Today I finally bit the bullet and started installing new glow plugs. Since switching to biodiesel, the van has been really hard to start in the mornings. I guess the biodiesel congeals a little more in the cold than dead-dinosaur diesel does.

So I did the first side-- four plugs. I've made a decision not to use foul language in this blog, but it's really hard when talking about this project. I guess it's enough to say that I now remember why I decided to get rid of my cars 8 years ago and take public transit instead. Working on internal-combustion vehicles is no fun (although, I really really want to build an electric car, and I suspect that soon I will do exactly that).

Things I do like about this van is that the engine is INSIDE the cab! Much nicer for vandwelling! Instead of standing outside in the freezing cold or rain-- and in plain view of everyone who passes by-- I can do a lot of work on the vehicle from inside of it.

Also, when running biodiesel, the inside of the engine smells yummy! Instead of the sulfurous stench of diesel, or the alcohol-y stink of gasoline, the valve compartment smells like fresh motor oil, a hint of french fries, and that's it.

If you have to replace glow plugs on a 1998 7.3L Ford PowerStroke, the key is to remove the stupid hose clamp that blocks access to the front valve cover bolt. Then you can get a socket wrench in there and turn it to get the bolt off that also holds the engine-oil dipstick tube too.

I was surprised to find that the bolts on this van are metric! A Ford-- metric. Wow. The glow plugs are 10mm and the valve cover bolts are 13mm (not 1/2").

Also, do NOT use a 3/8" drive deep socket for getting to the glow plugs. It's too wide and as the plug comes out, the socket will get wedged in against the rocker arm ball. Ouch. I found a thinner socket and it worked better that way.

But, what a PITA! Lots of difficult bolt access. Luckily, the Ford engineers angled the glow plugs so that they were easy to access with a socket wrench extension.

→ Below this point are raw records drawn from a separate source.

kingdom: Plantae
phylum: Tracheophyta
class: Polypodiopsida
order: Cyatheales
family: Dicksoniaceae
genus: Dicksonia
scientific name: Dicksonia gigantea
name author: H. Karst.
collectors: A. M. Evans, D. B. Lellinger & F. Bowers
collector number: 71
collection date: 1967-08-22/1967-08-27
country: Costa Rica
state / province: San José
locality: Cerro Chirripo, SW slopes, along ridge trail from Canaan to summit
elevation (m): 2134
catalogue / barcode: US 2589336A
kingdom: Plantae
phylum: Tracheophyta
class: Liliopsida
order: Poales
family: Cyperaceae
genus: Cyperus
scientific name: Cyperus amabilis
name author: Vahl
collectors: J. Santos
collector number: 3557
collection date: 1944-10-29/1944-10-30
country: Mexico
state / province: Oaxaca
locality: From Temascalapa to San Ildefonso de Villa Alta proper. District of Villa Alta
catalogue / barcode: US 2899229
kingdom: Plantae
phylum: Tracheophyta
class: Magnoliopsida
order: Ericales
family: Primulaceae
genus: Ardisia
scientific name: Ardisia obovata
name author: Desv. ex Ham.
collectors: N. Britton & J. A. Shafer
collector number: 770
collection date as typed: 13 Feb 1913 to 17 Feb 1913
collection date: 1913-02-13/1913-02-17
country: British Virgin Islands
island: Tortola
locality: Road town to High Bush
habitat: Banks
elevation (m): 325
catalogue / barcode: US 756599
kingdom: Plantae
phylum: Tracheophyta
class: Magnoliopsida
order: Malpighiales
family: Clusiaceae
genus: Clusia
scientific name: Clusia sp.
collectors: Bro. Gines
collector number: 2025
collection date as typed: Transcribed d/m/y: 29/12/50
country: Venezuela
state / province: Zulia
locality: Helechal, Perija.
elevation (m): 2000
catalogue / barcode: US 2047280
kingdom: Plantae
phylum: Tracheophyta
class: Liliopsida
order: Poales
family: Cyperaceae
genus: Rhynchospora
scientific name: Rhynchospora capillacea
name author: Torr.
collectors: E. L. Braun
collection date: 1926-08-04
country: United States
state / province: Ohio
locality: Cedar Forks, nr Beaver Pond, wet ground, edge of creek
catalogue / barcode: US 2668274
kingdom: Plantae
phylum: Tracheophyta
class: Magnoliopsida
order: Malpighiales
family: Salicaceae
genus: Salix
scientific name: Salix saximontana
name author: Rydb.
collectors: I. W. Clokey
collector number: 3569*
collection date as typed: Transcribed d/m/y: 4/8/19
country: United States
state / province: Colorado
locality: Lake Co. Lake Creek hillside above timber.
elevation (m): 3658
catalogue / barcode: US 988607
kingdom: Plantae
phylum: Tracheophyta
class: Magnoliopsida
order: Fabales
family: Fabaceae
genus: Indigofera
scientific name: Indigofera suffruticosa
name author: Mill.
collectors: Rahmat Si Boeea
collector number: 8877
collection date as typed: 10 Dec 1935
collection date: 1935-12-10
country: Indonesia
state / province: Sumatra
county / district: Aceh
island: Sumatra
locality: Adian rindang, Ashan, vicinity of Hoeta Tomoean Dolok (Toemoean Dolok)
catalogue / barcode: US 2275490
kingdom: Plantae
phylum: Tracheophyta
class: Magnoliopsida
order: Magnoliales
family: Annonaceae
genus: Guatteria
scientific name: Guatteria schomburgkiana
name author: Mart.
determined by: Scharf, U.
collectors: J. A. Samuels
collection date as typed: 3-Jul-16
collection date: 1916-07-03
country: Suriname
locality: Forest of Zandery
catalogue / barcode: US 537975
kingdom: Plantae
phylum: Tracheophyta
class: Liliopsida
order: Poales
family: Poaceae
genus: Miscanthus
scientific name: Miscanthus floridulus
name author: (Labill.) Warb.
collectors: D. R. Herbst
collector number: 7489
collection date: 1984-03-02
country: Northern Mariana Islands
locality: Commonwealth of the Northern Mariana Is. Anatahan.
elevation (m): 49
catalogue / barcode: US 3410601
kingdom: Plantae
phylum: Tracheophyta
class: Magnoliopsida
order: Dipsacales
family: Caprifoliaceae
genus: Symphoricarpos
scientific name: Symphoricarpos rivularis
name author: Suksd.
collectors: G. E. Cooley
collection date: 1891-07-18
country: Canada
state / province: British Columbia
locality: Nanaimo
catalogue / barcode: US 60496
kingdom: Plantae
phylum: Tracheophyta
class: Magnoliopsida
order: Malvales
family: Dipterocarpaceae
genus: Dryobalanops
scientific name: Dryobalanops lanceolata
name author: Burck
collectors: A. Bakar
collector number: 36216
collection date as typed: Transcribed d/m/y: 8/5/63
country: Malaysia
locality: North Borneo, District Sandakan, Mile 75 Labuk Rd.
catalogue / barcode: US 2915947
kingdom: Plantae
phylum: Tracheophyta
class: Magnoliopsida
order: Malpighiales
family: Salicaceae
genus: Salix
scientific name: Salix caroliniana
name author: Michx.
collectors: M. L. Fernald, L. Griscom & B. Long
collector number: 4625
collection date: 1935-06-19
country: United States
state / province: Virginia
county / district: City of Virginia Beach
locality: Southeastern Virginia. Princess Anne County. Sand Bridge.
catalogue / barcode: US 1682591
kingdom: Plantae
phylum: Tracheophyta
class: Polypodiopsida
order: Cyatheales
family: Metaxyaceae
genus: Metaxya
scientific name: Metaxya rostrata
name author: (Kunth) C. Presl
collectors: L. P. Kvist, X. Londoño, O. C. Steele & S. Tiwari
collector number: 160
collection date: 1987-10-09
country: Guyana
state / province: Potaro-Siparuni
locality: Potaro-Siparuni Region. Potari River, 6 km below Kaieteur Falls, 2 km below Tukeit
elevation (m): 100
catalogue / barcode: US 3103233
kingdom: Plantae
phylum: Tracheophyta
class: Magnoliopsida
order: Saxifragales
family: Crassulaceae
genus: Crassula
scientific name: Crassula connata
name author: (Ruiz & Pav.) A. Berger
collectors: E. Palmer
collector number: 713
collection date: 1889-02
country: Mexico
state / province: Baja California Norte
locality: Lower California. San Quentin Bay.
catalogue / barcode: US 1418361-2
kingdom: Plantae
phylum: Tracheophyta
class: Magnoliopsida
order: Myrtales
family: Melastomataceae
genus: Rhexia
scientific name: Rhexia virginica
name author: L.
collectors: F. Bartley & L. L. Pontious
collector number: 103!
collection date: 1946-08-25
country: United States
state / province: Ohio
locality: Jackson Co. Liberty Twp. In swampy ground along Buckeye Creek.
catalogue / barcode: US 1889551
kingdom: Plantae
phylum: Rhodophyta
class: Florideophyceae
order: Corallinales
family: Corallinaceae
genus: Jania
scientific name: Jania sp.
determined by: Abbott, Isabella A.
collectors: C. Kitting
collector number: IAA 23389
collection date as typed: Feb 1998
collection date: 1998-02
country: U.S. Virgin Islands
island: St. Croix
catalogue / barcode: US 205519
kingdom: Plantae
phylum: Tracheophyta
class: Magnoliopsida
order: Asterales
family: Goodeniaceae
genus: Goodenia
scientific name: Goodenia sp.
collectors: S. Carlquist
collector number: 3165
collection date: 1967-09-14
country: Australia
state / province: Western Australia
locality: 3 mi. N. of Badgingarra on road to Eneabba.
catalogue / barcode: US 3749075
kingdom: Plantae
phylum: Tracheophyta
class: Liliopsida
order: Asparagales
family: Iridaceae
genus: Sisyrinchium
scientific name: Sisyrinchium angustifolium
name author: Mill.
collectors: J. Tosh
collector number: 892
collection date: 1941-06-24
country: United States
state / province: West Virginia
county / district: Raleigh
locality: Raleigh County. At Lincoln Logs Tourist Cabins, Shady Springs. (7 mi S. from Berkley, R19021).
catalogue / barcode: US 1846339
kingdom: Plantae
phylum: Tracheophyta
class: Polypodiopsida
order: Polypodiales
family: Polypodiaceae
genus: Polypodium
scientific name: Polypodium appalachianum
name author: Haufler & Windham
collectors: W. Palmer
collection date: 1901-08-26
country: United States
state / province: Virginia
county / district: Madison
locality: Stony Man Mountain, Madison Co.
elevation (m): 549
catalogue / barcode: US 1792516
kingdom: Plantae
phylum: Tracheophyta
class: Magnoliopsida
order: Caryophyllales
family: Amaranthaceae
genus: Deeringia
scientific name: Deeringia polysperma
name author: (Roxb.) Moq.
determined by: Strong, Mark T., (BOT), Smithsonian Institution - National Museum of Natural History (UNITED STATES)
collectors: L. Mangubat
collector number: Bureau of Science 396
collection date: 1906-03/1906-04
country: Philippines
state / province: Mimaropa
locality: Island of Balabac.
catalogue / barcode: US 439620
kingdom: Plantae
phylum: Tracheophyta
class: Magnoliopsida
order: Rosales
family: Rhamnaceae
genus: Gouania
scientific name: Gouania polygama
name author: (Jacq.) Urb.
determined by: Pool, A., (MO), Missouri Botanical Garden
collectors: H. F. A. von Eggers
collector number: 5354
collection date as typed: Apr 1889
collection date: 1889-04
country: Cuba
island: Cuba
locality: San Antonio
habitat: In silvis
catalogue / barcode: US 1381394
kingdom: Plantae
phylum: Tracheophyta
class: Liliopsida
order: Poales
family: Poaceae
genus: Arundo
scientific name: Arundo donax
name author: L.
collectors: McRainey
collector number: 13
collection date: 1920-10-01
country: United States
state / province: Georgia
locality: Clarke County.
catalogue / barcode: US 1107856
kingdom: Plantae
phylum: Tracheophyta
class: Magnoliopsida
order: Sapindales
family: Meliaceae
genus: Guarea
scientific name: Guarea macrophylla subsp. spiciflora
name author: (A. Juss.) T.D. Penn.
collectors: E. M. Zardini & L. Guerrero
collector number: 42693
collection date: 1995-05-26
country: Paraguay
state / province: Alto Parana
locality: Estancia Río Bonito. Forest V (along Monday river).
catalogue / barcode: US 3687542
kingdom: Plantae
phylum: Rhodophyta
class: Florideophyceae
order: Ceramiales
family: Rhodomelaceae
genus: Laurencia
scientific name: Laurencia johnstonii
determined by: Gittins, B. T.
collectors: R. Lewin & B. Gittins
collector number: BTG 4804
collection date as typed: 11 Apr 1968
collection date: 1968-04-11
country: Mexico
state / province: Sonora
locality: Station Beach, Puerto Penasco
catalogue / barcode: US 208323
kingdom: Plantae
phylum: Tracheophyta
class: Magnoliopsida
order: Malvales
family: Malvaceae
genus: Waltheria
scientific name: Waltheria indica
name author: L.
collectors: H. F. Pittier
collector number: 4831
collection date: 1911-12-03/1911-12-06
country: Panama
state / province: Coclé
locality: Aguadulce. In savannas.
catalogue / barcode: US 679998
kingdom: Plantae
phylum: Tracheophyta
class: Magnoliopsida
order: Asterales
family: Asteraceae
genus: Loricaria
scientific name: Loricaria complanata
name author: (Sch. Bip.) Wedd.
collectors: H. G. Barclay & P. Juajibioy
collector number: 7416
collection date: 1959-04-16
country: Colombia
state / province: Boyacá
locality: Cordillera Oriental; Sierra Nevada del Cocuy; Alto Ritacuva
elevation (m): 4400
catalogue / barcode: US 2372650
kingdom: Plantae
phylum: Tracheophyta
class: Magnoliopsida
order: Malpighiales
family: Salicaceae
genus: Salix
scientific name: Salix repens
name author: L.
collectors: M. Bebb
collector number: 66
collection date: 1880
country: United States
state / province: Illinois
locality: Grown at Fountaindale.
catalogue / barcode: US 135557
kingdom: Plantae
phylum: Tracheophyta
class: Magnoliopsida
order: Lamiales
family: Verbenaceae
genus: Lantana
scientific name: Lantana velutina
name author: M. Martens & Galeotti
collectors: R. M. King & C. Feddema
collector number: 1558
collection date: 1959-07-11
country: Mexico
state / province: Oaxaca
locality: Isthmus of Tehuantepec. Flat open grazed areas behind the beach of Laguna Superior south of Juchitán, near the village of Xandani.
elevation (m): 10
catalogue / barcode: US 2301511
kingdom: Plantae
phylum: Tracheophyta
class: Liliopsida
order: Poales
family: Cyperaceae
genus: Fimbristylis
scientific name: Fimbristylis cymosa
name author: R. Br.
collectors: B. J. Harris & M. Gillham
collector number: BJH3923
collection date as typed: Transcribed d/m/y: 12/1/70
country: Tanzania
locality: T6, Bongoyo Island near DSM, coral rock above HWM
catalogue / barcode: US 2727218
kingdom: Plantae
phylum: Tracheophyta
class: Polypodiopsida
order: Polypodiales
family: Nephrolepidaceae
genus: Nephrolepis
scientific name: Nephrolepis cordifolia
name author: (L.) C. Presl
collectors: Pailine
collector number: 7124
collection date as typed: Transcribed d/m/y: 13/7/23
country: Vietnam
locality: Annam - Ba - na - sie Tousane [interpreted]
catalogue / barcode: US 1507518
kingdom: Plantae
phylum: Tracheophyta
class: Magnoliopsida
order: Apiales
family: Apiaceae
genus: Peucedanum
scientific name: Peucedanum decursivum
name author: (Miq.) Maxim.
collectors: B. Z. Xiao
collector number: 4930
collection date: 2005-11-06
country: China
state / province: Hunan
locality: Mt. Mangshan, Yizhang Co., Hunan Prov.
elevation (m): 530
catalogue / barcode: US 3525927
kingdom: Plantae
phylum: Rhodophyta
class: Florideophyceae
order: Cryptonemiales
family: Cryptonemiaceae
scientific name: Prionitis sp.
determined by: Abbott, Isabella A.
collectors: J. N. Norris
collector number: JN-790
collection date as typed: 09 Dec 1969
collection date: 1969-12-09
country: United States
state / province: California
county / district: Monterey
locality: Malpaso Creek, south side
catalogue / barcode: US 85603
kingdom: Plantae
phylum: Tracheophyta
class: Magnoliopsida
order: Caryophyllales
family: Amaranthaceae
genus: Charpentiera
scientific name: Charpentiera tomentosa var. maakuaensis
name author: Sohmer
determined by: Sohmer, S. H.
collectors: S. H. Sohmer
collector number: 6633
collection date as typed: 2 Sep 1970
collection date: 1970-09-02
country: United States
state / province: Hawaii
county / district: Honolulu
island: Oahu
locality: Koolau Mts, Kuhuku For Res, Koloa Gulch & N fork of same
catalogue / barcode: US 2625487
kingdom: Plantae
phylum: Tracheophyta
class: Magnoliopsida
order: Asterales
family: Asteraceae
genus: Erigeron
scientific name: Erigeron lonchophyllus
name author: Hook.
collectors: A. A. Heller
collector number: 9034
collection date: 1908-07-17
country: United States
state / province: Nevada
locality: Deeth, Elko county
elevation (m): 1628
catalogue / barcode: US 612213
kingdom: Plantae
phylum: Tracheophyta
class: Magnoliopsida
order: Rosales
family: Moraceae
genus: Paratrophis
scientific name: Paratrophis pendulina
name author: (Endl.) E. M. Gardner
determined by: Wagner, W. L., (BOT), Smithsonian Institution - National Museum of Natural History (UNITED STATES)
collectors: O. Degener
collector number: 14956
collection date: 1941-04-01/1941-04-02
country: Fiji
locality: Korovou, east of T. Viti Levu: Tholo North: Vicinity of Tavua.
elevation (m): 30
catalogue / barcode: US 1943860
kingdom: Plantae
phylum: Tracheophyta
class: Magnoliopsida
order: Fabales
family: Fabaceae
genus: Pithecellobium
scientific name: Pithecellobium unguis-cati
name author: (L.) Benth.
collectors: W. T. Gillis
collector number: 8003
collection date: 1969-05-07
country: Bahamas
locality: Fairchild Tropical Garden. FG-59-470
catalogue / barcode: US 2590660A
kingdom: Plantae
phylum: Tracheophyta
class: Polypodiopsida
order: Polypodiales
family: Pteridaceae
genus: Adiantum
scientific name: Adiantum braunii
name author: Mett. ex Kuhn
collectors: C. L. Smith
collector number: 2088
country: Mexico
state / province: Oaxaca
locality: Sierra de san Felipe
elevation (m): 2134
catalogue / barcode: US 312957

That was the easiest part. Getting the valve cover off was the hardest part. Also, whose decision was it to have electrical components in an area completely bathed in engine oil? Trying to get a good solid electrical contact when putting the new plugs in was nearly impossible. The tip was completely coated in oil. I hope they work-- I ran out of daylight and will have to wait for the morning to torque bolts and put the air filter assembly back in.

I did the passenger side first. If you number the bolts 1-10, with 1 starting at the leftmost side of the valve cover, bolts 1-5, 9, and 10 were easily accessible from inside the cab, bolt 6 from under the hood (after removing the hose clamp that was in the way), and bolts 7 and 8 from underneath the van.

When I started, the passenger side looked easier, but now that I've done that side, the driver's side actually looks like it might be easier, once removing the oil filler hose and stuff. Seems like there might be more bolts accessible from inside on that side.

Also, when buying auto parts, I stumbled upon a dollar store, and finally found a spray bottle! Works very well-- an indispensible tool for water conservation in vandwelling. Should have been the first thing I bought.